Belief and desire all the way down

I found Steven Shaviro's weblog in my referrer logs a few weeks ago - and it's a fun read. But his most recent post really delivers the goods:

Iíve been reading some of the books of Gabriel Tarde, a French sociologist of the 1890s, once famous, the intellectual antagonist of Durkheim (but Durkheim won) ... [W]hat he is interested in is not individual psychology, but inter-individual psychology; not interiority, in other words, but relations between - and not even between individuals, so much as among or between smaller units than individuals, sub-individuals ... The reason this is all so brilliant, and so beautifully crazy, is because Tarde simply short-circuits all the bad questions about mediations, representations, and intermediate levels in which social theory has so often been bogged down ... Instead, we are led to ask questions about beliefs and desires, that work on a microscopic or microsocial level, but that are capable of multiplication and amplification of singular and multiple combinations, with a capacity both for radical innovation, and for co-optation and virulent viral replication.

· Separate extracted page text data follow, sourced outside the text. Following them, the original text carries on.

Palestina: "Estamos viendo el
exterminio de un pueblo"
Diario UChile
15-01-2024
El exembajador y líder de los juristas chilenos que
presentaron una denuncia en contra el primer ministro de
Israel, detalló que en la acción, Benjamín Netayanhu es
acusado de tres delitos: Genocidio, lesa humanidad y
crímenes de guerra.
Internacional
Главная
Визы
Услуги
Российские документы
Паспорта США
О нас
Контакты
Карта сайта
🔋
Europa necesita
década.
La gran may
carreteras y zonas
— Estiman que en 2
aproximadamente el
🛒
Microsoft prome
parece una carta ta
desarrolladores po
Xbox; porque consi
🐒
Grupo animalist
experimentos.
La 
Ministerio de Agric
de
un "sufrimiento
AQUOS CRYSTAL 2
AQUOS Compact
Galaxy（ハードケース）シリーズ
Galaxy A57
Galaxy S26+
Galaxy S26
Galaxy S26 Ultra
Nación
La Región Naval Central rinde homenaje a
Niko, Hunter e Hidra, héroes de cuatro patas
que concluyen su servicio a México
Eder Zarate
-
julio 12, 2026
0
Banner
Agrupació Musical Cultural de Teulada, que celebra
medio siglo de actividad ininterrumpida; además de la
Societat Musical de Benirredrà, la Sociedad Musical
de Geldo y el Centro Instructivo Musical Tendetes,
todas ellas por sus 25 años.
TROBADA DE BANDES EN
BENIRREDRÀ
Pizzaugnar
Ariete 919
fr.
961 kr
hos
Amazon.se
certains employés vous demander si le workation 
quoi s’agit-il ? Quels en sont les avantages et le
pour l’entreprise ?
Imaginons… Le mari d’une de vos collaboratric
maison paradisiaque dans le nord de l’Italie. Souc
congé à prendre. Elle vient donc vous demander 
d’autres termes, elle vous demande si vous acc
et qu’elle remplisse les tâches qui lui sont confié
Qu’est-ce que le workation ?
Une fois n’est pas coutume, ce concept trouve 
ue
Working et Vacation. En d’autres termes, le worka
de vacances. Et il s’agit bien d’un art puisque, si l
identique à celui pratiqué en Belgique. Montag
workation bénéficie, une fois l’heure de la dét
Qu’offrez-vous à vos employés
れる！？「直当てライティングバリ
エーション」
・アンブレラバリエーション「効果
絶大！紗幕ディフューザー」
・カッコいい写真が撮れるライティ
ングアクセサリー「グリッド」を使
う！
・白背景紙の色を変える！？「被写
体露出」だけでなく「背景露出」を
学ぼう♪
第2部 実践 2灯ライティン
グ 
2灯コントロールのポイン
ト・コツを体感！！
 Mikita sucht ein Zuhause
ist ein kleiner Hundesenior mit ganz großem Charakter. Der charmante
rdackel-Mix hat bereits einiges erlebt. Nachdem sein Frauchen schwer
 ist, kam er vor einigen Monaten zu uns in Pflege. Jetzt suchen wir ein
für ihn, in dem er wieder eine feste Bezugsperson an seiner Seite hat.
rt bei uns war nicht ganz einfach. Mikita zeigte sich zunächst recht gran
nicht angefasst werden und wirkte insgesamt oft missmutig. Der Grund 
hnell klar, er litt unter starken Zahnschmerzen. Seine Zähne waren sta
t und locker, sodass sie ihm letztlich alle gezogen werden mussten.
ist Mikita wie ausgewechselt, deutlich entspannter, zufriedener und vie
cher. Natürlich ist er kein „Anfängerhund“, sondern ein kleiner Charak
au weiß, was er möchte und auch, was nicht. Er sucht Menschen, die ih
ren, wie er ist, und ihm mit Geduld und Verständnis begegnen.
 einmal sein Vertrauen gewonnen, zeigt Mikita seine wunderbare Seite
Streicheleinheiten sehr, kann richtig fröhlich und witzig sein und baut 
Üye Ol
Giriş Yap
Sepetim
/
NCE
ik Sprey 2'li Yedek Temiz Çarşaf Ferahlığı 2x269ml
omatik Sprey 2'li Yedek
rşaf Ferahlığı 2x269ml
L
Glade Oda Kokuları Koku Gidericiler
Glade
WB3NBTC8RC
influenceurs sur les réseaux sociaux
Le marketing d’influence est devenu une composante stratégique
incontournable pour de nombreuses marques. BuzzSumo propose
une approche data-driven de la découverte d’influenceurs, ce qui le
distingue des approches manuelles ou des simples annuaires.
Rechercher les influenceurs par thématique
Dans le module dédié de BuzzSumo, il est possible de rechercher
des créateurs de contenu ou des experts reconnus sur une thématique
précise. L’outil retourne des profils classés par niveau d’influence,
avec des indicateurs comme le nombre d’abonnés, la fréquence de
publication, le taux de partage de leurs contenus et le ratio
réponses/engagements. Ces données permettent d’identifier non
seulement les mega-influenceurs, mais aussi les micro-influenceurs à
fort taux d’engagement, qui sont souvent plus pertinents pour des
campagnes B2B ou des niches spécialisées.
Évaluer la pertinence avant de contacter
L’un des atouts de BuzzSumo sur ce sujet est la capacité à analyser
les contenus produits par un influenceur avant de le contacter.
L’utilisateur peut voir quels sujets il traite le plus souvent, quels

To see how sociologists use Tarde, see Gabriel Tarde and the End of the Social by Bruno Latour - or if you dig the type of evolutionary sociology that Shaviro seems to - Forefathers of Memetics: Gabriel Tarde and the Laws of Imitation by Paul Marsden. And if you read French, here are several good papers on Tarde.

Update: Seems Abe blogged this as well, and adds in some actor-network links.